Como no lado brasileiro, o garimpo ilegal na fronteira da Venezuela acontece também em terras indígenas. Conforme a União Sindical dos Garimpeiros da Amazônia Legal (Usagal), cerca de 5 mil garimpeiros exploram ouro no lado venezuelano da fronteira, entre eles de 500 a mil brasileiros que passaram a trabalhar no país vizinho devido às operações contra o garimpo ilegal em terras indígenas de Roraima. Muitos deles, no entanto, mantêm as atividades nos dois lados da região fronteiriça.
Entidades que atuam na região amazônica relatam grande aumento da exploração mineral em terras indígenas nos últimos anos. No lado brasileiro, os garimpos ilegais avançaram em territórios Yanomami, em Roraima, Munduruku, no Pará, e no Vale do Javari, no Amazonas.
Além da poluição das águas com o mercúrio, os garimpeiros destroem florestas nativas e levam doenças às populações tradicionais, como a malária e o novo coronavírus. O garimpo clandestino acontece ao longo de toda a fronteira norte do Brasil, desde a Colômbia até a Guiana Francesa.

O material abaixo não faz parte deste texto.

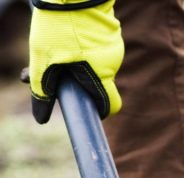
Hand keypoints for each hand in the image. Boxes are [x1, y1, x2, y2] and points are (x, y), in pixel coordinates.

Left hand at [29, 0, 123, 123]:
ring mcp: (113, 47)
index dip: (98, 110)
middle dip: (76, 79)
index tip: (83, 107)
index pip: (111, 105)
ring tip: (58, 43)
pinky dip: (81, 47)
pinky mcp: (110, 34)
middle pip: (96, 82)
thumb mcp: (43, 59)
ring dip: (76, 61)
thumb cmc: (59, 26)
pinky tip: (67, 33)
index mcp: (100, 75)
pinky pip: (96, 48)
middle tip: (53, 67)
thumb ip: (42, 89)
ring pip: (94, 64)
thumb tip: (41, 117)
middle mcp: (112, 64)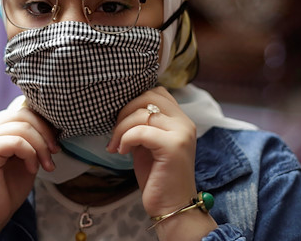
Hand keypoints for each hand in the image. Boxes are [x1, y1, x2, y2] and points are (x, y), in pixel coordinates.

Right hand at [0, 107, 57, 239]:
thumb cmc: (7, 189)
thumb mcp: (28, 159)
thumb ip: (35, 141)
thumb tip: (55, 127)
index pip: (26, 110)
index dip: (45, 124)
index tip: (55, 144)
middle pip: (25, 114)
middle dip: (46, 133)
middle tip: (55, 153)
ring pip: (24, 128)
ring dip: (41, 147)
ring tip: (46, 165)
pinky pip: (17, 142)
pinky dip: (30, 155)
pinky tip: (32, 169)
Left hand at [107, 87, 215, 238]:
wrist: (172, 208)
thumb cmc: (157, 177)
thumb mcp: (148, 143)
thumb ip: (142, 124)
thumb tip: (121, 108)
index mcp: (180, 119)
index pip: (156, 92)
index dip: (134, 101)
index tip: (121, 121)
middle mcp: (185, 122)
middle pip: (147, 96)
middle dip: (124, 111)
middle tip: (115, 134)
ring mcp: (181, 133)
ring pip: (142, 113)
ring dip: (121, 127)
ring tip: (116, 145)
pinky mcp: (173, 146)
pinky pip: (141, 131)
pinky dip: (126, 138)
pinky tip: (122, 151)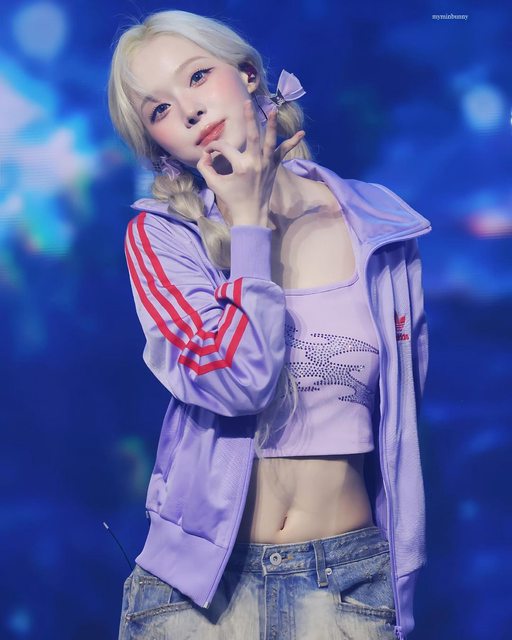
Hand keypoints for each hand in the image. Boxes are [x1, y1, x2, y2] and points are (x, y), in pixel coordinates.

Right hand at [196, 99, 304, 224]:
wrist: (251, 214)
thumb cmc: (232, 200)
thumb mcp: (215, 185)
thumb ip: (205, 169)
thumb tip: (203, 155)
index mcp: (241, 166)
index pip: (224, 148)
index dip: (213, 148)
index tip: (207, 154)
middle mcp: (256, 163)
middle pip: (253, 136)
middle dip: (249, 118)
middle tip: (247, 103)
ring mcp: (267, 164)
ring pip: (270, 141)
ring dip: (272, 125)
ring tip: (273, 110)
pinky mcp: (274, 168)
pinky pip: (284, 153)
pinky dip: (292, 143)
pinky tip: (302, 133)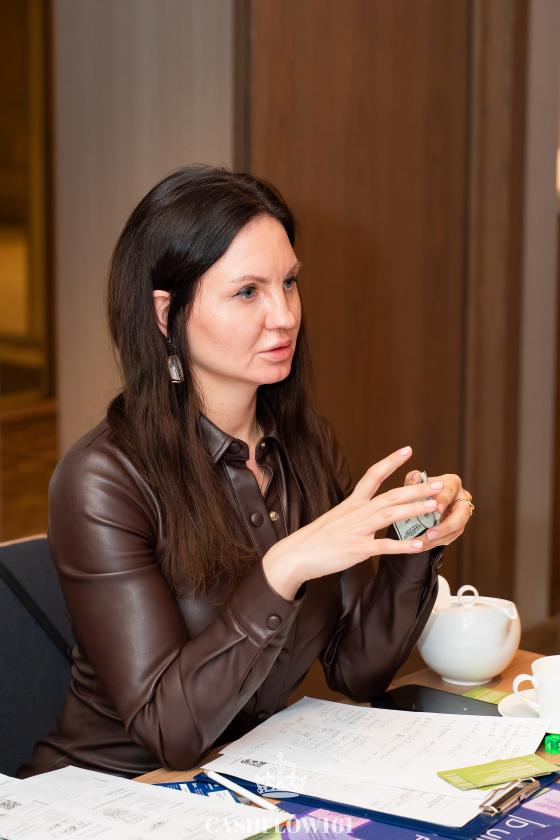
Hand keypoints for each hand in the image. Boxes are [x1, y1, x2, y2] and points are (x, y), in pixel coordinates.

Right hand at [263, 446, 443, 599]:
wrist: (296, 553)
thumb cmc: (315, 538)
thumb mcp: (336, 518)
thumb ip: (355, 514)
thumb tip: (369, 512)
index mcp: (352, 503)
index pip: (373, 475)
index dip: (391, 462)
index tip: (408, 450)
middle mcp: (357, 512)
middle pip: (391, 494)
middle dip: (417, 488)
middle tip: (439, 483)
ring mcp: (358, 530)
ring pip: (391, 515)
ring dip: (415, 509)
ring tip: (436, 506)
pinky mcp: (357, 549)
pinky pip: (384, 546)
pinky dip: (402, 546)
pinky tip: (419, 545)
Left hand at [404, 470, 472, 547]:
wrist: (423, 502)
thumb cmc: (419, 491)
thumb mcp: (414, 485)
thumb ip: (413, 481)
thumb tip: (414, 475)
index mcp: (452, 483)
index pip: (450, 491)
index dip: (443, 500)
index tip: (437, 509)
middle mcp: (462, 499)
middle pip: (460, 515)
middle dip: (445, 526)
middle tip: (430, 534)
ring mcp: (462, 515)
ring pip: (456, 530)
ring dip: (439, 538)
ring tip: (422, 543)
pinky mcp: (457, 528)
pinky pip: (450, 538)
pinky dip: (435, 543)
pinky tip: (422, 546)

Um estudo do Insituto Igarapé, com base em mais de 300 operações da Polícia Federal na região entre 2016 e 2018, mostrou que os crimes ambientais na Amazônia, como desmatamento, invasão de terras públicas e garimpo ilegal, estão conectados com outros crimes como corrupção, falsificação de documentos, tráfico de drogas e violência direta contra pessoas, como trabalho em regime de escravidão e homicídios.
O estudo mostrou que essa criminalidade se ramifica por outros estados e ultrapassa fronteiras. Apontou ainda que a maior parte dos crimes ambientais e seus derivados acontecem em terras indígenas.
Sobre a morte dos garimpeiros, a reportagem entrou em contato com o Ministério das Relações Exteriores e a Polícia Federal, superintendência de Roraima, mas ainda não houve retorno.